Millionen kennen jedoch „den Kerl, der das Spiel geschrieben hat“ – den selbsternannten „Transformationsjournalisten“, der ein Memoir im Reportage-Stil über „die geheime Gesellschaft der Aufreißer“ geschrieben hat. Das Buch wurde zur Bibel für jeden AFC (average frustrated champ), der hofft, ein PUA (pick-up artist) und vielleicht sogar ein PUG (pick-up guru) zu werden.

Strauss ist, in den Worten der LA Times, „ein Held für Männer, die Frauen suchen.“

Aber so sieht er sich selbst nicht.

Jetzt ist er jemand, der keine Angst vor Verpflichtungen oder Intimität hat, wie er in seinem neuesten Buch The Truth: An Uncomfortable Book about Relationships zeigt. Das neueste Werk folgt Strauss vom Fremdgehen über die Therapie der Sexsucht, die Polyamorie, das Swingen, die Gründung einer Liebeskommune, die Wanderung zum Macchu Picchu mit einem wunden, überstrapazierten Penis bis hin zur Erleuchtung und schließlich zur Monogamie und seiner eigenen Hochzeit.

Die Wahrheit ist ein gut geschriebenes Buch, das man nur schwer aus der Hand legen kann. Strauss ist ein Meister darin, was vielleicht das größte Geheimnis des Schreibens über sich selbst ist (abgesehen davon, dass er schreiben kann): Er hat das Selbstvertrauen und den Mut, nichts zurückzuhalten. Nicht die grafischen Details, nicht die unangenehmen Gefühle.

Aber wie bringt Strauss es unter einen Hut, Männern beizubringen, wie man Frauen abschleppt – durch die Spielregeln, die „10 weitere Möglichkeiten, eine Frau zu disqualifizieren“ enthalten (pdf, S. (pdf, S. 81) – und das Betreiben eines lukrativen Geschäfts mit dem, was er als Aufreißer gelernt hat, mit seinem neuen, erwachsenen Ich, das Beziehungen und Liebe schätzt?

Das Folgende wurde aus Gründen der Klarheit redigiert.
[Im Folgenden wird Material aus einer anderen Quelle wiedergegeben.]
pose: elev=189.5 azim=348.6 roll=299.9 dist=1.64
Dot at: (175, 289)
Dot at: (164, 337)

So, nachdem Sie Millionen von Männern beigebracht haben, wie man Frauen „austrickst“, damit sie sie mögen, sind Sie jetzt ein überzeugter Monogamist. Was passiert mit „The Game“, dieser Kultur und ihren Regeln?
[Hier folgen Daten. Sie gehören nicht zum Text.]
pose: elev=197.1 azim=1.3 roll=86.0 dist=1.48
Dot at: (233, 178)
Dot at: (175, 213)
Ich denke, es gibt ein kulturelles Narrativ, das da lautet: Ein Typ, der ein Aufreißer war und jetzt ein Monogamist ist, und das ist eine 180-Grad-Wende. Aber so sehe ich das nicht, ich sehe es eher so: Da ist ein einsamer Typ, der schrecklich mit Frauen umgehen kann und immer in der Freundschaftszone und frustriert ist, der ein paar Leute trifft, die ihm zeigen, wie man Frauen kennenlernt und wie man dieses soziale Problem in seinem Leben löst. Jetzt hat er später im Leben ein anderes Problem, nämlich Bindungen und Beziehungen. Für mich ist das einfach eine lineare Linie.

Was ist mit deiner persönlichen „Marke“?

Es gibt diese Ideen in der Kultur über Markenbildung, aber es ist so dumm, sich selbst zu brandmarken. Du bist eine Person, du wächst und veränderst dich, also ist ein Branding fast so, als würde man sagen: „Das ist es, was ich sein werde“ und sich auf eine sehr enge Nische festlegen, die Wachstum verbietet. Das wäre ein Alptraum für mich, und ich kann nur hoffen, dass ich weiterhin Bücher schreibe, die die Authentizität dessen, was ich in diesem Moment bin, wiedergeben.

Sie haben „The Game“ im Wesentlichen als Manipulation beschrieben (0:56) und gesagt, dass dieses Buch, „The Truth“, das Gegenteil dieser Manipulation ist. Haben Sie das Gefühl, dass der Lebensstil von The Game ein manipulativer ist?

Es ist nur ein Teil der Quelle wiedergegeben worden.